● Exercice a
Répondez aux questions suivantes à l'aide du texte sur le code écrit.
(i) Selon le texte, qu'apprennent d'abord les personnes qui apprennent une langue étrangère ?
(ii) À partir de quand le code écrit du français a-t-il commencé à être fixé ?
(iii) À quelle époque les règles du code écrit du finnois ont-elles été fixées ?

● Texte extrait
Les personnes qui apprennent une langue étrangère le font sou­vent à partir de livres, de manuels scolaires, de textes, d’exercices écrits (mê­me sur internet), bien qu’il exis­te aujourd’hui beau­coup d’au­tres moyens d’apprendre une langue (applications sur té­lé­phone, par ex­em­ple). Quelle que soit la ma­niè­re, ces personnes apprennent d’abord la nor­me du code écrit.

Le code écrit, une longue histoire

Le code écrit du fran­çais a com­mencé à être fixé au début du XVIIe siècle. En 2022, il est donc déjà vieux de pres­que 400 ans. Le fran­çais a beau­coup chan­gé depuis. Le code écrit a été adapté à ces chan­ge­ments, mais, dans l’en­sem­ble, il a re­la­ti­ve­ment peu évolué. Par ex­em­ple, la plus grande par­tie des règles concernant l’accord du par­ti­ci­pe passé créées au XVIIe siècle sont en­co­re valables, alors que dans le fran­çais parlé en 2022, l’accord du par­ti­ci­pe passé a quasiment disparu. Il en va de mê­me pour le fin­nois : les règles du code écrit ont été fixées au début du XXe siècle, elles ont plus de 100 ans, et n’ont pas beau­coup changé, alors que dans la langue de tous les jours, de nom­breux faits de langue ne sont plus en phase (sopu­soin­nussa) avec les règles de ce code écrit.

● Relevé de données

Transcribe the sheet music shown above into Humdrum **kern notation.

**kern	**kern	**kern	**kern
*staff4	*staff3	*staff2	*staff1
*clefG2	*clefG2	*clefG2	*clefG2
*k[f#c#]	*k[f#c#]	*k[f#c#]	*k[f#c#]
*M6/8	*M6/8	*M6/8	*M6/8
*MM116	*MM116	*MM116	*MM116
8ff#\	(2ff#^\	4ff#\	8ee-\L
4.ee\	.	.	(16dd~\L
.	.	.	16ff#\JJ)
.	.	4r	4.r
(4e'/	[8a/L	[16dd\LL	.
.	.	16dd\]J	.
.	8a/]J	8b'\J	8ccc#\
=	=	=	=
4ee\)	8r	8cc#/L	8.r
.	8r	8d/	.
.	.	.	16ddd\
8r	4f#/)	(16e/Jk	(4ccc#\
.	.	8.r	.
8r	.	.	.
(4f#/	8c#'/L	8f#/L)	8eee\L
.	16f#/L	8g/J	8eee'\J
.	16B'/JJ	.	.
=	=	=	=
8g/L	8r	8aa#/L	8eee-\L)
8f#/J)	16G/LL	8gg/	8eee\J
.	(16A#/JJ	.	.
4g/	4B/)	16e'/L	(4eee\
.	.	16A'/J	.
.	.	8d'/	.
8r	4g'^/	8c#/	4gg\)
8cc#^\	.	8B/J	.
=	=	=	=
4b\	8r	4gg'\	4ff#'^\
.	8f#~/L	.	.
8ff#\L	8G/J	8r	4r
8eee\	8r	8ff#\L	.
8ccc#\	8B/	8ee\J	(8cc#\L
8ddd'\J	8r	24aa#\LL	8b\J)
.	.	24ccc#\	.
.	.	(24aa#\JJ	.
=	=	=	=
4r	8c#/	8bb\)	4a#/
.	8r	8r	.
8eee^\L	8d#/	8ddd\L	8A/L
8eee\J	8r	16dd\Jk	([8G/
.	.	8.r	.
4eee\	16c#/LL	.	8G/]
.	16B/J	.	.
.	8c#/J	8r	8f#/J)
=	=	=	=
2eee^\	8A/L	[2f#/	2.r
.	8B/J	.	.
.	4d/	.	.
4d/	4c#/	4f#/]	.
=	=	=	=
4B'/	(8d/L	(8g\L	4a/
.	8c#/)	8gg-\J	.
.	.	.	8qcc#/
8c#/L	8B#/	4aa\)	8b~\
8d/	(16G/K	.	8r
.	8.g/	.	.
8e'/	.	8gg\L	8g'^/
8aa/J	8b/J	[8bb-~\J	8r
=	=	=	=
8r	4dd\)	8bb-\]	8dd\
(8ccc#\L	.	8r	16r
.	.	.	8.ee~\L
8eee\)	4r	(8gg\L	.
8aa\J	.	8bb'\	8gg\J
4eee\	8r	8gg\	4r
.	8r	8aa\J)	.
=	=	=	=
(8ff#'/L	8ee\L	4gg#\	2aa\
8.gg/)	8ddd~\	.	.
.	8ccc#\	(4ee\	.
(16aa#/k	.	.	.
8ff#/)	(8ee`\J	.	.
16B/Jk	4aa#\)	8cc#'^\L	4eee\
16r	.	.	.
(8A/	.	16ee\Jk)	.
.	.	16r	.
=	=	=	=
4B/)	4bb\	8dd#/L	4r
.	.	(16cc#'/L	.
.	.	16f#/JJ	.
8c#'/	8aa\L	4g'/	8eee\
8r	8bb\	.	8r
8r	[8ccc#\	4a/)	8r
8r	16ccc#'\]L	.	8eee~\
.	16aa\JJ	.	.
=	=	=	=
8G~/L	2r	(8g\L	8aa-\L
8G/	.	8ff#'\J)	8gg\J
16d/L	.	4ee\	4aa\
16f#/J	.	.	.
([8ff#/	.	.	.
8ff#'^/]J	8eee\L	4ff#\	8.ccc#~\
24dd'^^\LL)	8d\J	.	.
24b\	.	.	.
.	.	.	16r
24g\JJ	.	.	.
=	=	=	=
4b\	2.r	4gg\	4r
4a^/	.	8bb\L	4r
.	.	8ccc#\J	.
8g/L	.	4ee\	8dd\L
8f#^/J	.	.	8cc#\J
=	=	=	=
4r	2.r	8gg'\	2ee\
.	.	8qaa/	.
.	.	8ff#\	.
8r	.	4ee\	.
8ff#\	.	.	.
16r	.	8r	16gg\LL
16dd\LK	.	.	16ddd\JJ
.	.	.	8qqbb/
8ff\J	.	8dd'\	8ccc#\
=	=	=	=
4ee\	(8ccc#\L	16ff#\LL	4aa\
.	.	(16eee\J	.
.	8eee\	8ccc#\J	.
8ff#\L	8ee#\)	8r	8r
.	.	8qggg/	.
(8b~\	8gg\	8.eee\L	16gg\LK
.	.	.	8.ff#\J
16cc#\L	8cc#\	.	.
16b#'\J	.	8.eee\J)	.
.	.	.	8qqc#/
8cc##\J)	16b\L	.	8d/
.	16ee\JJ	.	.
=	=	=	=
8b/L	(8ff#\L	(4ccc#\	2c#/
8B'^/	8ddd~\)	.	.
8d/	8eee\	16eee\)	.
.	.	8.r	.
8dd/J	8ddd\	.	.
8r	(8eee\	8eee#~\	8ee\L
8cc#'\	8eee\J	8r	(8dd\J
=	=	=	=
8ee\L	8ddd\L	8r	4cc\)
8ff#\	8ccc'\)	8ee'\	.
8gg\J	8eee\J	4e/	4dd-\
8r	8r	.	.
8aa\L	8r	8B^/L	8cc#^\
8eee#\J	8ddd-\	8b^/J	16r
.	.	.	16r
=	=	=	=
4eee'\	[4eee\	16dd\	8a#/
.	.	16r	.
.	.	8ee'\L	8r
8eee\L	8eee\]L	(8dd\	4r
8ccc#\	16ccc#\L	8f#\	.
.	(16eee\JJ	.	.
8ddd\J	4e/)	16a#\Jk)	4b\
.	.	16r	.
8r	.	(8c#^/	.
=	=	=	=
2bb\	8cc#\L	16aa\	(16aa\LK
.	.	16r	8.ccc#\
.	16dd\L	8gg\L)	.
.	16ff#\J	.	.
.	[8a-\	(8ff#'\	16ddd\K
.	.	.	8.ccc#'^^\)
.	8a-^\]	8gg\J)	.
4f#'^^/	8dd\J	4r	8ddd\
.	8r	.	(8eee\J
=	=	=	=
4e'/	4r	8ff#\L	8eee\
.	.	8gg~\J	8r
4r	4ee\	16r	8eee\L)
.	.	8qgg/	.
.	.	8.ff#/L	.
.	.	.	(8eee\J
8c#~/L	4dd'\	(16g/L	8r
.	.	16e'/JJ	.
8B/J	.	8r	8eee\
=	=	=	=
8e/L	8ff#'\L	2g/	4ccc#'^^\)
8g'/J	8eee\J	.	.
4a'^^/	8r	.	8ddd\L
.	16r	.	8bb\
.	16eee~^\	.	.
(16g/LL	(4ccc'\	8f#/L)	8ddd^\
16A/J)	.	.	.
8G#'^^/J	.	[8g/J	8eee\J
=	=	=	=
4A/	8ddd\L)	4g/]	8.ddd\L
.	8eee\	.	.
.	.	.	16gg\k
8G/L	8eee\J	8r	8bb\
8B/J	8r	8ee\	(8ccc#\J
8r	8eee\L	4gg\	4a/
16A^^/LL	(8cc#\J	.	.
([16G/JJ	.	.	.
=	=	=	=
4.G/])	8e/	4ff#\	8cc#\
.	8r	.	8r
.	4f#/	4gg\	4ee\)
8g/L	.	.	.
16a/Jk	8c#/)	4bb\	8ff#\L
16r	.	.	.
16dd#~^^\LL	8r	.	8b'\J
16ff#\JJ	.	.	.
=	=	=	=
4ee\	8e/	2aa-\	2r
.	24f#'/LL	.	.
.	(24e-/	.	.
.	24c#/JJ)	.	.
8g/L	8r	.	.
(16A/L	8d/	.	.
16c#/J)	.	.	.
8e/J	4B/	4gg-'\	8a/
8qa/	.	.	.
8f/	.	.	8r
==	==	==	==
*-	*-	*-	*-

● Exercice b
Relevez chaque ligne du relevé qui contient la chaîne « kern ». La casse compte.

● Réponse attendue a
(i) Elles apprennent d'abord la norme du code écrit.
(ii) Il a commencé à être fixé au début du XVIIe siècle.
(iii) Elles ont été fixées au début du XXe siècle.

● Réponse attendue b
Transcribe the sheet music shown above into Humdrum **kern notation.
**kern	**kern	**kern	**kern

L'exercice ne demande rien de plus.